Non-draught alcohol duty will increase by 10.1% from August 2023, a move that has been criticised by the Scotch Whisky Association.
Fuel duty is yet again frozen at a cost to the Treasury next year of £6 billion, with the OBR also pointing out their estimate that the “cumulative cost of freezing fuel duty rates between 2010-11 and 2023-24 relative to increasing them in line with RPI inflation has risen to around £80 billion”
Pension changes designed to encourage older workers back into the workforce were announced. These include the removal of the lifetime cap on tax-free pensions savings and an increase in the tax-free annual pension allowance from £40,000 to £60,000. These moves are also designed to stop over 80% of NHS doctors from receiving a tax charge for any additional hours worked.
There was also an announcement that Universal credit payments to cover childcare can be claimed upfront (i.e. when payment is due to the childcare provider), as well as an increase to the amount that can be paid, to £951 for one child and £1,630 for two children.
In terms of UK Government direct investments as part of the “levelling up” agenda, it was announced that there would be at least one proposed investment zone in Scotland (destination unknown). Among the other projects to receive funds are the following:
- £8.6 million of funding to support the Edinburgh Festivals
- £1.5 million to fund repairs to the Cloddach Bridge in Moray.
Policy not applying in Scotland – but with additional money attached
One of the announcements which received significant attention, but which will not apply in Scotland, relates to an expansion of free childcare in England, a matter devolved to the Scottish Parliament. Scotland and England both have 30 hours per week policies for 3 and 4 year olds. In Scotland, all parents are eligible for this whether they work or not, and the Scottish Government is planning further expansion to younger children.
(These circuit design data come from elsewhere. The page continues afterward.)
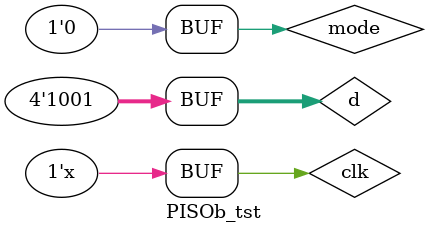
<source format=v>
`timescale 1ns / 1ps


module PISOb_tst;

	// Inputs
	reg clk;
	reg [3:0] d;
	reg mode;

	// Outputs
	wire so;

	// Instantiate the Unit Under Test (UUT)
	PISOb uut (
		.clk(clk), 
		.d(d), 
		.mode(mode), 
		.so(so)
	);

	initial begin
		// Initialize Inputs
		clk = 0;
		d = 4'b1001;
		mode = 1;

		#10;
		mode=0;
  

	end
      always #5 clk=~clk;
		
endmodule


</source>
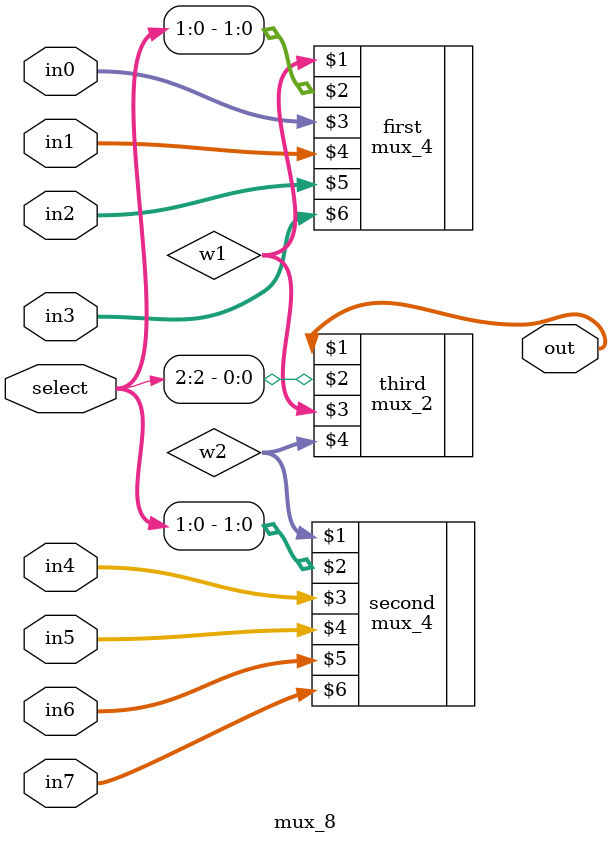
<source format=v>
`include "mux_4.v"
module mux_8(out, select, in0, in1, in2, in3, in4, in5, in6, in7);
    input[2:0] select; 
    input [31:0] in0, in1, in2, in3, in4, in5, in6, in7;
    output [31:0] out; 
    wire [31:0] w1, w2;
    mux_4 first(w1, select[1:0], in0, in1, in2, in3);
    mux_4 second(w2, select[1:0], in4, in5, in6, in7);
    mux_2 third (out, select[2], w1, w2);
endmodule
</source>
In England, only parents in full time work receive the full 30 hours, and if not, they get 15 hours free.
Yesterday’s announcement extends the English policy to children from the age of 9 months, to be rolled out in stages between now and September 2025.
Although this policy will not apply in Scotland, the Scottish Budget will receive proportional “Barnett consequential” funding from the decision which the Scottish Government can use as it chooses.
In total, as a result of all the various UK Government announcements made yesterday, the Scottish Budget will increase by £320 million over financial years 2023-24 and 2024-25. At the time of writing, we still do not have details on the precise UK Budgetary decisions from which they flow, and the split between years. It appears that the bulk of these additions come from the UK Government’s childcare policy with most of these Barnett consequentials flowing in 2024-25.
The fact that Barnett consequentials are not published alongside the UK Budget is another transparency gap in the provision of Budgetary information, as highlighted in our recent blogs on the topic.
Will the Scottish Government opt for similar policy to the UK Government?
As ever, the Scottish Government is free to spend Barnett consequentials as it wishes, and does not have to follow rUK policy, although there is often pressure to do so.
On childcare, the Scottish Government is already pursuing plans to extend the provision of free childcare, so the additional resources could provide support for existing plans (and allow any resources already devoted to the expansion to be diverted elsewhere).
How to allocate the additional resources from yesterday’s Budget will be among the many choices facing the new First Minister when he or she takes up the role in less than two weeks.